→ **SOURCE PASSAGE**

Director: Steve McQueen
Stars: Sheyi Cole, Jonathan Jules, Robbie Gee
One of the points I wanted to cover (but skipped for the sake of relative brevity) in my review of Red, White and Blue was how important music remained to the storytelling; as vital an element as any in Steve McQueen’s milestone Small Axe series. In last week’s film, it was the pop and soul of the era’s charts – chiefly American music – that moved it’s protagonist, Leroy Logan. This fourth installment once again forefronts the power and drive of West Indian music in the culture of London in the 1980s, underscoring an ongoing struggle of racial politics and freedom of expression that continues to this day.
Running at a tight 66 minutes, McQueen’s forth shot across the bows is a masterly example of concise, economic storytelling. We meet the titular Alex Wheatle (Sheyi Cole) as he is led to a cell – flabbergasted at his fate. His bunking down brings back memories of childhood in a foster home and the two states of being are married quite shrewdly. This nimble dance with time leads us into the main flashback narrative, with a younger Wheatle (Asad-Shareef Muhammad) encountering reggae music in secondary school (another institution that the film frames as fearful and claustrophobic). Roughed up and isolated by the teachers, McQueen pushes in and pulls out again on Wheatle as he lies constrained on the floor, staring intently into his own mind’s eye; a bold inhale and exhale in the piece given the svelte running time.

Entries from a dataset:
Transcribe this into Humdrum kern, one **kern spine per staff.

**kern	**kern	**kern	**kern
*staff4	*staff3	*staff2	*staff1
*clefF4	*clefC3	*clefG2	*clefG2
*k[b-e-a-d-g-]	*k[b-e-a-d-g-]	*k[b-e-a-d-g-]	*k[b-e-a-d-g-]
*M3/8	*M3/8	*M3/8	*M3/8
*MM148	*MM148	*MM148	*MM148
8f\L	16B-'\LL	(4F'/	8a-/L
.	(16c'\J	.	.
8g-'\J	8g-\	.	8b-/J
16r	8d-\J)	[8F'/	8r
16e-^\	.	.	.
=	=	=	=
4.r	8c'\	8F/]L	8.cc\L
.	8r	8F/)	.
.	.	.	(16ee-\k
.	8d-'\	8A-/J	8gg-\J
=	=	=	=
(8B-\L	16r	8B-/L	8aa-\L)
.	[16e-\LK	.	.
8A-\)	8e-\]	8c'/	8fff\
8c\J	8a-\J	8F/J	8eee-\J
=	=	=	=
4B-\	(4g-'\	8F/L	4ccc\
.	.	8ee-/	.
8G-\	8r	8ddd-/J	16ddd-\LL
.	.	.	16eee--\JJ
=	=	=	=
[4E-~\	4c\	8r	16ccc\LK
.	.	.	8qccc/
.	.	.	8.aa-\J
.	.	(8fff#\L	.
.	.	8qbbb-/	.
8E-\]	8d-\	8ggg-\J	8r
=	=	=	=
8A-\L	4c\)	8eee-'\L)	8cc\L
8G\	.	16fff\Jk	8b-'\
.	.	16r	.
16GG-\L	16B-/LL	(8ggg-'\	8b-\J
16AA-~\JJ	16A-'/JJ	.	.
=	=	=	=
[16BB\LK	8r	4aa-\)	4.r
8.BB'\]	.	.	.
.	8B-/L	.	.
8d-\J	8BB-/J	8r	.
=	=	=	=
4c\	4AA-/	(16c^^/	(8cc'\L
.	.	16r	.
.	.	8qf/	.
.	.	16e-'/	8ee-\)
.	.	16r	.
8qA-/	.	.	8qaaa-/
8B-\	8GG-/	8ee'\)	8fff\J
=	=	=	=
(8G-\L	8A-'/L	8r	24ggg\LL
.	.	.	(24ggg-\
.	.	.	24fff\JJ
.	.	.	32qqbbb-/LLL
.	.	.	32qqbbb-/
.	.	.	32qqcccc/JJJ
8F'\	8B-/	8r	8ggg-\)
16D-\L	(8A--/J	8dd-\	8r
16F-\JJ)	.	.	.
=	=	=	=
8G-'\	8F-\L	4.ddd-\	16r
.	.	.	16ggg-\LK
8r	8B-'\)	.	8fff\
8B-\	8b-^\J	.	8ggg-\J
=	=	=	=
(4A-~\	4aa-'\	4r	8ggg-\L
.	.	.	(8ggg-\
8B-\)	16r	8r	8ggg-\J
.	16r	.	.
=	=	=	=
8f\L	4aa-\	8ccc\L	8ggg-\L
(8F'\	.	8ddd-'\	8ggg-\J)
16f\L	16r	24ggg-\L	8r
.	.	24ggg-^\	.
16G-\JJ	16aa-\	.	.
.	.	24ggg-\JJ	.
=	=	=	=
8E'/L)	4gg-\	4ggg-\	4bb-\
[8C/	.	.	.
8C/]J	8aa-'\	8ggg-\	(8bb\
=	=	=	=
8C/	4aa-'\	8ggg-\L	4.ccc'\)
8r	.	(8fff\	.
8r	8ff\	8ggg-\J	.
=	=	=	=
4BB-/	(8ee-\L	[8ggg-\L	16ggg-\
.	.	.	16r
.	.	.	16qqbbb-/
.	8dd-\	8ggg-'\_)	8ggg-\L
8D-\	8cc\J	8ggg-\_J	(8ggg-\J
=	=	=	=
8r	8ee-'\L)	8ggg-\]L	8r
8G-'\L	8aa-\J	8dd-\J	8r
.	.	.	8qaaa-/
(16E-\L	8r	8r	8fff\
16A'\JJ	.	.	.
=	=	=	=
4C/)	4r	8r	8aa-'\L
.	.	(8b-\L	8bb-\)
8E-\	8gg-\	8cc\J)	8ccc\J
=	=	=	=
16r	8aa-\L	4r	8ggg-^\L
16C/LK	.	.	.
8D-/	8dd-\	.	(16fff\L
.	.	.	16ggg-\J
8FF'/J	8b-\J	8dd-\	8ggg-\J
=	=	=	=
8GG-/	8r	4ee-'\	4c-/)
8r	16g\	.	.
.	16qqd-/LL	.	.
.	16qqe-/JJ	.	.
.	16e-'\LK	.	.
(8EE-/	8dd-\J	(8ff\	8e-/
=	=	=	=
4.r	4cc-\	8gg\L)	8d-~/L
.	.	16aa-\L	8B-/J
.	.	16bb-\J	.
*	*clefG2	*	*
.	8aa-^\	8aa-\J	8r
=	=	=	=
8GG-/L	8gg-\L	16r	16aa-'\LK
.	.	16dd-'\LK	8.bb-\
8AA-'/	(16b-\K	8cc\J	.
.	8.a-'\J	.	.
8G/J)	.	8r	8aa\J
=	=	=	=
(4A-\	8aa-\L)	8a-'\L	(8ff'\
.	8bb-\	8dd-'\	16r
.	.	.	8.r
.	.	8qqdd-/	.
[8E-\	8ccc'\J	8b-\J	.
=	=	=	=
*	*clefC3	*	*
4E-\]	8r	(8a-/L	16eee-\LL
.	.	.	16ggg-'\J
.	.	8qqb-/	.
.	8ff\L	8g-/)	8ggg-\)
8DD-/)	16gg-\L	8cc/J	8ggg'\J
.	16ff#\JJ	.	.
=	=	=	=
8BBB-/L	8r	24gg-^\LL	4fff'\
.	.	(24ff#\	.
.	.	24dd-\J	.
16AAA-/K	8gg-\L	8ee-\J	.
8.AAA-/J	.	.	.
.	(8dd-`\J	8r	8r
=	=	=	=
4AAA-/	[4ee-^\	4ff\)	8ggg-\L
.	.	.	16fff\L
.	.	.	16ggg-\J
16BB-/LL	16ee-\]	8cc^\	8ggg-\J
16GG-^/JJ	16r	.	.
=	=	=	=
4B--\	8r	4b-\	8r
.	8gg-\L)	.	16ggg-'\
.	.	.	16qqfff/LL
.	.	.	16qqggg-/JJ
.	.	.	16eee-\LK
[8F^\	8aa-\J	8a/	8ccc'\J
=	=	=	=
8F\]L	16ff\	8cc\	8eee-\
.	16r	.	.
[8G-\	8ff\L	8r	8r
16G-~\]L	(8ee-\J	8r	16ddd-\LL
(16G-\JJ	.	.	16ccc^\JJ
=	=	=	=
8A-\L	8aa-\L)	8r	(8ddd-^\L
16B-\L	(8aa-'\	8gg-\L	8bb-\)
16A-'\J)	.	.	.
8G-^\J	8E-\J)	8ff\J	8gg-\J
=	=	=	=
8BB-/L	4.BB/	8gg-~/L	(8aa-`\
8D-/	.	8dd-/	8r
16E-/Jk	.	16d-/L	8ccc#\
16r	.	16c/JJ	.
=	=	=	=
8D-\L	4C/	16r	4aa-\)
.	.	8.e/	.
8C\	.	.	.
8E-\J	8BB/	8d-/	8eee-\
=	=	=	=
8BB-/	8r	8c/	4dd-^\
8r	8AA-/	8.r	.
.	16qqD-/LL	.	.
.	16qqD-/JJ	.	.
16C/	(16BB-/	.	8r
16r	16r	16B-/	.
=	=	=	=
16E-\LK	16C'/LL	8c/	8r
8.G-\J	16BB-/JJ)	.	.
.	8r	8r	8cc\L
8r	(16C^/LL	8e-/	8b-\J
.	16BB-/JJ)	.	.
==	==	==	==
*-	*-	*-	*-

→ **TASKS TO COMPLETE**
1. From the review of the Alex Wheatle film, write out the stretch from "Running at a" through "svelte running time.".
2. According to the review of the Alex Wheatle film, how long does the film run?
These records are material separate from the review.

→ **RESPONSE LIST**
1.
Running at a tight 66 minutes, McQueen’s forth shot across the bows is a masterly example of concise, economic storytelling. We meet the titular Alex Wheatle (Sheyi Cole) as he is led to a cell – flabbergasted at his fate. His bunking down brings back memories of childhood in a foster home and the two states of being are married quite shrewdly. This nimble dance with time leads us into the main flashback narrative, with a younger Wheatle (Asad-Shareef Muhammad) encountering reggae music in secondary school (another institution that the film frames as fearful and claustrophobic). Roughed up and isolated by the teachers, McQueen pushes in and pulls out again on Wheatle as he lies constrained on the floor, staring intently into his own mind’s eye; a bold inhale and exhale in the piece given the svelte running time.

2. 66 minutes